Mehr Wirtschaftlichkeit für die KKs sähe Schupeta in der Möglichkeit, eigene Verträge mit Ärzten und Krankenhäusern abzuschließen (Einkaufsmodell). Der 1994 eingeleitete Kompromiss von Lahnstein sei aber auf halbem Weg stehen geblieben. So dass als Ergebnis Wettbewerb bei den Kassen bestünde, aber auf der Leistungserbringerseite der Markt weiterhin kartelliert sei. Den Politikern wirft Schupeta vor, bisher wenig Mut in den Verhandlungen mit der gut organisierten Lobby der medizinischen Anbieter gezeigt zu haben.
Schupeta betonte auch, dass Wettbewerb seinen Preis habe, wie ein Blick in die USA zeige: Dort bewege sich der Anteil der Verwaltungskosten in den Krankenversicherungen zwischen 20 und 30 Prozent, während hier sechs bis acht Prozent ausreichten.
Die Festlegung von Standards zur Qualitätssicherung, wie zum Beispiel Teilnahme an Fortbildungsmaßnahmen und einheitliche Dokumentation der ärztlichen Leistung, hält Schupeta insbesondere unter dem Aspekt der freien Arztwahl für unerlässlich. Erst Transparenz ermögliche dem Patienten einen wirklichen Vergleich. Schupeta hält die Einführung eines medizinischen "Gütesiegels" - allerdings auf freiwilliger Basis - für möglich.
Dr. Manfred Richter-Reichhelm (1. Vorsitzender, Kassenärztliche Bundesvereinigung, Berlin), sieht bislang noch keinen Wettbewerb um Qualität, sondern einen Wettbewerb um gute Risiken. Angesichts begrenzter Finanzmittel hält Richter-Reichhelm eine Überprüfung des Leistungskatalogs für unabdingbar. Eine Forderung von ihm ist, alle versicherungsfremden Leistungen aus dem Katalog zu streichen, wie zum Beispiel Mutterschaftsvorsorge und Mutter-Kind-Kuren. Weiterhin sei zu überdenken, ob Leistungen, die eher dem Bereich "Wellness" zuzuordnen sind, weiterhin finanziert werden sollten. So sei Viagra sicher ein attraktives Medikament, aber wohl nur in absoluten Ausnahmefällen wirklich medizinisch notwendig. Neben Individualleistungen sei eine Definition über eine einheitliche Solidarleistung aller Krankenkassen notwendig, hier hält Richter-Reichelm die Einführung von Eigenbeteiligung für vertretbar.

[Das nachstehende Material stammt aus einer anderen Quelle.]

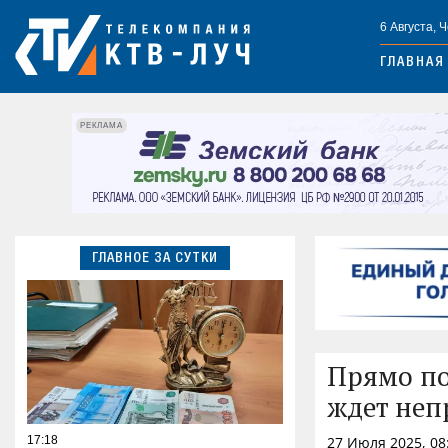
6 Августа, 
ГЛАВНАЯ
РЕКЛАМА
ГЛАВНОЕ ЗА СУТКИ
Прямо по
ждет неп
17:18
27 Июля 2025, 08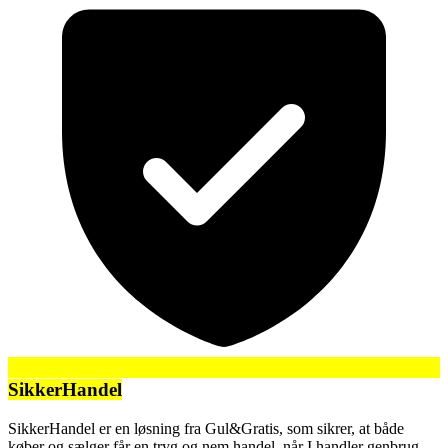
SikkerHandel
SikkerHandel er en løsning fra Gul&Gratis, som sikrer, at både
køber og sælger får en tryg og nem handel, når I handler genbrug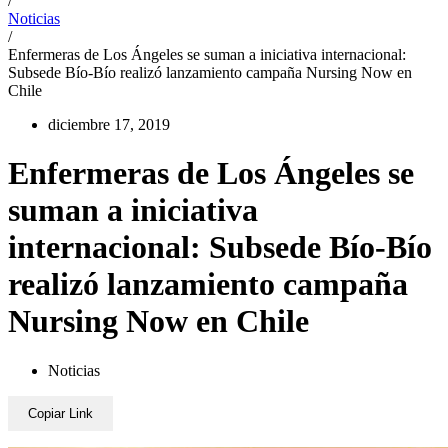
/
Noticias
/
Enfermeras de Los Ángeles se suman a iniciativa internacional:
Subsede Bío-Bío realizó lanzamiento campaña Nursing Now en
Chile
diciembre 17, 2019
Enfermeras de Los Ángeles se
suman a iniciativa
internacional: Subsede Bío-Bío
realizó lanzamiento campaña
Nursing Now en Chile
Noticias
Copiar Link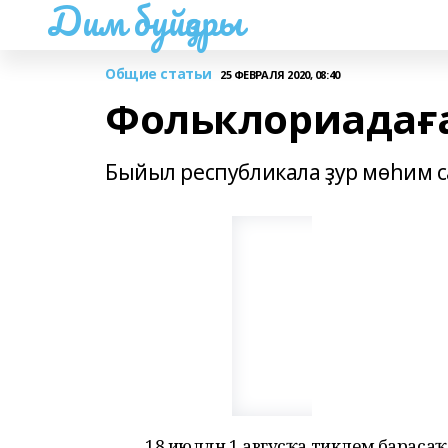
Дим буйҙары
Общие статьи
25 ФЕВРАЛЯ 2020, 08:40
Фольклориадағ
Быйыл республикала ҙур мөһим 
18 июлдән 1 авгусҡа тиклем бараса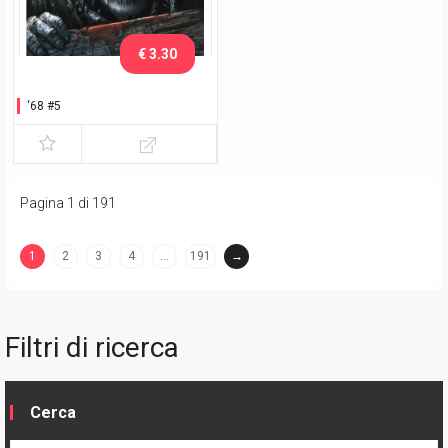
€ 3.30
‘68 #5
Pagina 1 di 191
1
2
3
4
…
191
→
(current)
Filtri di ricerca
Cerca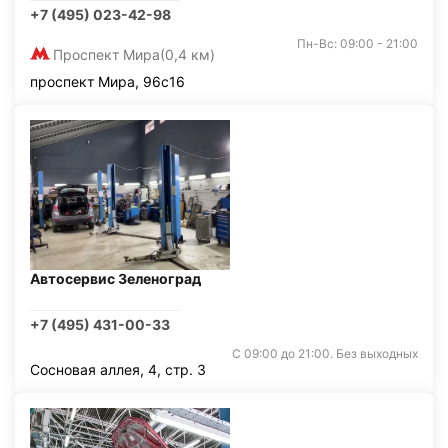
+7 (495) 023-42-98
Пн-Вс: 09:00 - 21:00
Проспект Мира
(0,4 км)
проспект Мира, 96с16
Автосервис Зеленоград
+7 (495) 431-00-33
С 09:00 до 21:00. Без выходных
Сосновая аллея, 4, стр. 3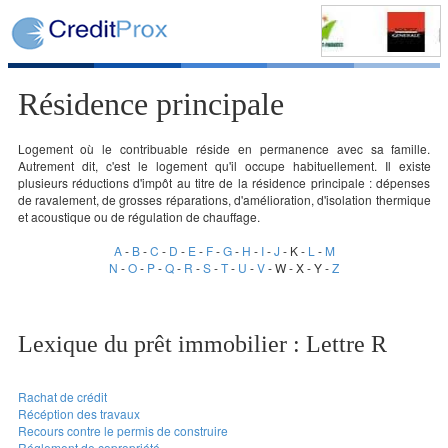
Résidence principale
Logement où le contribuable réside en permanence avec sa famille.
Autrement dit, c'est le logement qu'il occupe habituellement. Il existe
plusieurs réductions d'impôt au titre de la résidence principale : dépenses
de ravalement, de grosses réparations, d'amélioration, d'isolation thermique
et acoustique ou de régulation de chauffage.
A
-
B
-
C
-
D
-
E
-
F
-
G
-
H
-
I
-
J
- K -
L
-
M
N
-
O
-
P
-
Q
-
R
-
S
-
T
-
U
-
V
- W - X - Y -
Z
Lexique du prêt immobilier : Lettre R
Rachat de crédit
Récéption des travaux
Recours contre le permis de construire
Réglement de copropriété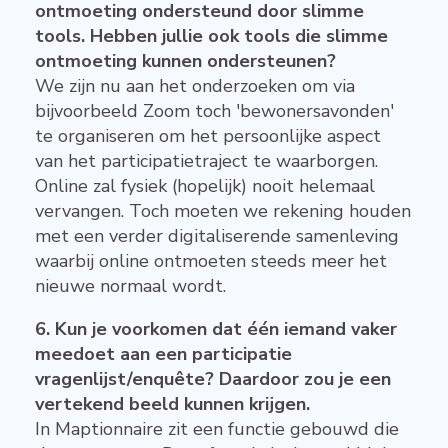
ontmoeting ondersteund door slimme
tools. Hebben jullie ook tools die slimme
ontmoeting kunnen ondersteunen?
We zijn nu aan het onderzoeken om via
bijvoorbeeld Zoom toch 'bewonersavonden'
te organiseren om het persoonlijke aspect
van het participatietraject te waarborgen.
Online zal fysiek (hopelijk) nooit helemaal
vervangen. Toch moeten we rekening houden
met een verder digitaliserende samenleving
waarbij online ontmoeten steeds meer het
nieuwe normaal wordt.
6. Kun je voorkomen dat één iemand vaker
meedoet aan een participatie
vragenlijst/enquête? Daardoor zou je een
vertekend beeld kunnen krijgen.
In Maptionnaire zit een functie gebouwd die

Im Streitgespräch über die Neustrukturierung der Leistungskataloge sprach sich Dr. Hans-Jürgen Ahrens (AOK Bundesverband), für variable Tarife in den GKVen aus: Als Beispiel führte er das Thema "freie Arztwahl" und Hausarztmodell an.
Wilfried Johannßen (Mitglied des Vorstandes, Vereinte Krankenversicherung, München), hält Grund- und Wahlleistung für sinnvoll, die Aufteilung löse aber nicht die Probleme der GKV. Auch könne die GKV die freiwilligen Wahlleistungen nicht anbieten, das dies zu Problemen mit dem Solidarauftrag führen würde.
Eugen Münch (Vorsitzender des Vorstandes, Rhön Klinikum, Bad Neustadt), hält eine Kürzung des Leistungsumfangs der GKV um 20 Prozent für möglich, ohne die medizinische Versorgung für die Versicherten zu verschlechtern.